- **Parts of the exercise**:
(a) From the LLaMA discussion thread, copy out the part starting with "and have a readme" and going on through "Tis as well!!!" word for word.
(b) Using the LLaMA discussion thread, answer these:
(i) What batch_size made the 7B model work in Colab+ with GPU?
(ii) Which operating system was used when testing the approach on the 7B model?
(iii) What value is given for --master_port when starting the second instance?
(c) Rewrite the paragraph of the LLaMA discussion thread that begins "This approach has only been tested" as a short list that keeps its main facts.

See my fork for the code for rolling generation and the Gradio interface.

bjoernpl avatar Mar 02 '23 22:03 bjoernpl

Trying to run the 7B model in Colab with 15GB GPU is failing. Is there a way to configure this to be using fp16 or thats already baked into the existing model. *update: Using batch_size=2 seems to make it work in Colab+ with GPU

doublebishop avatar Mar 02 '23 22:03 doublebishop

I was able to run 7B on two 1080 Ti (only inference). Next, I'll try 13B and 33B. It still needs refining but it works! I forked LLaMA here:

https://github.com/modular-ml/wrapyfi-examples_llama

and have a readme with the instructions on how to do it:

LLaMA with Wrapyfi

Wrapyfi enables distributing LLaMA (inference only) on multiple GPUs/machines, each with less than 16GB VRAM

currently distributes on two cards only using ZeroMQ. Will support flexible distribution soon!

This approach has only been tested on 7B model for now, using Ubuntu 20.04 with two 1080 Tis. Testing 13B/30B models soon! UPDATE: Tested on Two 3080 Tis as well!!!

How to?

  1. Replace all instances of <YOUR_IP> and <YOUR CHECKPOINT DIRECTORY> before running the scripts

  2. Download LLaMA weights using the official form below and install this wrapyfi-examples_llama inside conda or virtual env:

git clone https://github.com/modular-ml/wrapyfi-examples_llama.git
cd wrapyfi-examples_llama
pip install -r requirements.txt
pip install -e .
  1. Install Wrapyfi with the same environment:
git clone https://github.com/fabawi/wrapyfi.git
cd wrapyfi
pip install .[pyzmq]
  1. Start the Wrapyfi ZeroMQ broker from within the Wrapyfi repo:
cd wrapyfi/standalone 
python zeromq_proxy_broker.py --comm_type pubsubpoll
  1. Start the first instance of the Wrapyfi-wrapped LLaMA from within this repo and env (order is important, dont start wrapyfi_device_idx=0 before wrapyfi_device_idx=1):
CUDA_VISIBLE_DEVICES="0" OMP_NUM_THREADS=1 torchrun --nproc_per_node 1 example.py --ckpt_dir <YOUR CHECKPOINT DIRECTORY>/checkpoints/7B --tokenizer_path <YOUR CHECKPOINT DIRECTORY>/checkpoints/tokenizer.model --wrapyfi_device_idx 1
  1. Now start the second instance (within this repo and env) :
CUDA_VISIBLE_DEVICES="1" OMP_NUM_THREADS=1 torchrun --master_port=29503 --nproc_per_node 1 example.py --ckpt_dir <YOUR CHECKPOINT DIRECTORY>/checkpoints/7B --tokenizer_path <YOUR CHECKPOINT DIRECTORY>/checkpoints/tokenizer.model --wrapyfi_device_idx 0
  1. You will now see the output on both terminals

  2. EXTRA: To run on different machines, the broker must be running on a specific IP in step 4. Start the ZeroMQ broker by setting the IP and provide the env variables for steps 5+6 e.g.,

### (replace 10.0.0.101 with <YOUR_IP> ###

# step 4 modification 
python zeromq_proxy_broker.py --socket_ip 10.0.0.101 --comm_type pubsubpoll

# step 5 modification
CUDA_VISIBLE_DEVICES="0" OMP_NUM_THREADS=1 WRAPYFI_ZEROMQ_SOCKET_IP='10.0.0.101' torchrun --nproc_per_node 1 example.py --ckpt_dir <YOUR CHECKPOINT DIRECTORY>/checkpoints/7B --tokenizer_path <YOUR CHECKPOINT DIRECTORY>/checkpoints/tokenizer.model --wrapyfi_device_idx 1

# step 6 modification
CUDA_VISIBLE_DEVICES="1" OMP_NUM_THREADS=1 WRAPYFI_ZEROMQ_SOCKET_IP='10.0.0.101' torchrun --master_port=29503 --nproc_per_node 1 example.py --ckpt_dir <YOUR CHECKPOINT DIRECTORY>/checkpoints/7B --tokenizer_path <YOUR CHECKPOINT DIRECTORY>/checkpoints/tokenizer.model --wrapyfi_device_idx 0

fabawi avatar Mar 03 '23 23:03 fabawi

@fabawi Good work. 👍

elephantpanda avatar Mar 03 '23 23:03 elephantpanda

See my fork for the code for rolling generation and the Gradio interface.

Saved data entries:
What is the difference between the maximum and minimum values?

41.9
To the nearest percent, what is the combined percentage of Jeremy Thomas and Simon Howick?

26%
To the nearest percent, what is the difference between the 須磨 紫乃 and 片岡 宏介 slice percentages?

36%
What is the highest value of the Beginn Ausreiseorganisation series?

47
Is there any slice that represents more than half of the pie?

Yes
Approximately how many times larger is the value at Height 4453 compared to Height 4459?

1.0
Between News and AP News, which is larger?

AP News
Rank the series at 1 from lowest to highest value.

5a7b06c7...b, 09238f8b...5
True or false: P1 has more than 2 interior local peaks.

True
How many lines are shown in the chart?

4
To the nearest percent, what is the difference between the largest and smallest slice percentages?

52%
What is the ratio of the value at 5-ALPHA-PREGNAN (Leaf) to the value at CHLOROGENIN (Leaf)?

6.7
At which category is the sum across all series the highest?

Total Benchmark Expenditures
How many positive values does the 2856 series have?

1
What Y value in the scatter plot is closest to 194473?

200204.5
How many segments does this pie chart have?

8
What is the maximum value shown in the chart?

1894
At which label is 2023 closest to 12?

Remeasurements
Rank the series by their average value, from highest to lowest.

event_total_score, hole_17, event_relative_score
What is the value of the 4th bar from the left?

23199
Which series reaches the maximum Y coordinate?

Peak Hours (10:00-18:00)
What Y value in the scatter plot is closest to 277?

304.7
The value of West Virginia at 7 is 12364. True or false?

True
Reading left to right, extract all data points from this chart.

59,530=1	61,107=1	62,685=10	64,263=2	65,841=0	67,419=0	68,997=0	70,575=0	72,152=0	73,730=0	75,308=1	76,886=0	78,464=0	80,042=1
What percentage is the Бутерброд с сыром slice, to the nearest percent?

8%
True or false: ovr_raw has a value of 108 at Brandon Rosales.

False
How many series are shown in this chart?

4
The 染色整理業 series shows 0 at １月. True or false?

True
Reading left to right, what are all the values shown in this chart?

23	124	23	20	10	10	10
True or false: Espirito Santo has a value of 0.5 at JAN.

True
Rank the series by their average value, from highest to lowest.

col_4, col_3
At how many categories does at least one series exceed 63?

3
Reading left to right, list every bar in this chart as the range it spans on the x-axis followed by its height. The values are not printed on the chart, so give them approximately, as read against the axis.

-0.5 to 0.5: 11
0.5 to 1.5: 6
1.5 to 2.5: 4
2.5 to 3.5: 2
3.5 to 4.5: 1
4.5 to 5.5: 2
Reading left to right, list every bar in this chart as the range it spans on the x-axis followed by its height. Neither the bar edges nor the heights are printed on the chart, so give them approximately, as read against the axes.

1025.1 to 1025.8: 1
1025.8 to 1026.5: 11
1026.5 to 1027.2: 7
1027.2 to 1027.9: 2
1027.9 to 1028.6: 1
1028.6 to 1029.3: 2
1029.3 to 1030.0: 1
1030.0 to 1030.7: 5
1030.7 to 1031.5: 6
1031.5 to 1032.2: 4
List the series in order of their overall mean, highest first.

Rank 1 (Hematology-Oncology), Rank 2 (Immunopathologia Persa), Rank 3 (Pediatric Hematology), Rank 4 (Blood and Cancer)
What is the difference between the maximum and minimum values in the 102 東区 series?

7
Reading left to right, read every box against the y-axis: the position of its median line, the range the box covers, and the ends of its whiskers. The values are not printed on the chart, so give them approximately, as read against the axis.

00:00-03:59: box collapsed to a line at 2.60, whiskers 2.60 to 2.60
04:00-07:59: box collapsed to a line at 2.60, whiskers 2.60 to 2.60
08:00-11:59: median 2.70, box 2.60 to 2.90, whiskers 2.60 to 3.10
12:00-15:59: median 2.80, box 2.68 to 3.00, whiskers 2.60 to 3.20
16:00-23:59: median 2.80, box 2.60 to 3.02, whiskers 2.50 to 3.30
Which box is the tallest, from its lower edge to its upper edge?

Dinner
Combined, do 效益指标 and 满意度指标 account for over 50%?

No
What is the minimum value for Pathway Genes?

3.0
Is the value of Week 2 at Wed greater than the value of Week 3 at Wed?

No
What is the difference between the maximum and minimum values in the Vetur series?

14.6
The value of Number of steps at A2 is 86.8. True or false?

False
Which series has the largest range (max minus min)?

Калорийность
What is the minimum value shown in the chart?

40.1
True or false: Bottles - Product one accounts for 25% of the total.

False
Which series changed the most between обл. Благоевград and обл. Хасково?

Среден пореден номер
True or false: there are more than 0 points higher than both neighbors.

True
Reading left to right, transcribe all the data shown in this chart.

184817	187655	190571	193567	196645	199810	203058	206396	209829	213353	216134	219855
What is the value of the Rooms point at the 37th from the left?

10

- **Solved tasks**:
(a)
and have a readme with the instructions on how to do it:

LLaMA with Wrapyfi

Wrapyfi enables distributing LLaMA (inference only) on multiple GPUs/machines, each with less than 16GB VRAM

currently distributes on two cards only using ZeroMQ. Will support flexible distribution soon!

This approach has only been tested on 7B model for now, using Ubuntu 20.04 with two 1080 Tis. Testing 13B/30B models soon! UPDATE: Tested on Two 3080 Tis as well!!!

(b)
(i) 2
(ii) Ubuntu 20.04
(iii) 29503

(c)
- Tested so far only on the 7B model
- Setup: Ubuntu 20.04 with two 1080 Tis
- Testing of 13B/30B models planned soon
- Update: also tested on two 3080 Tis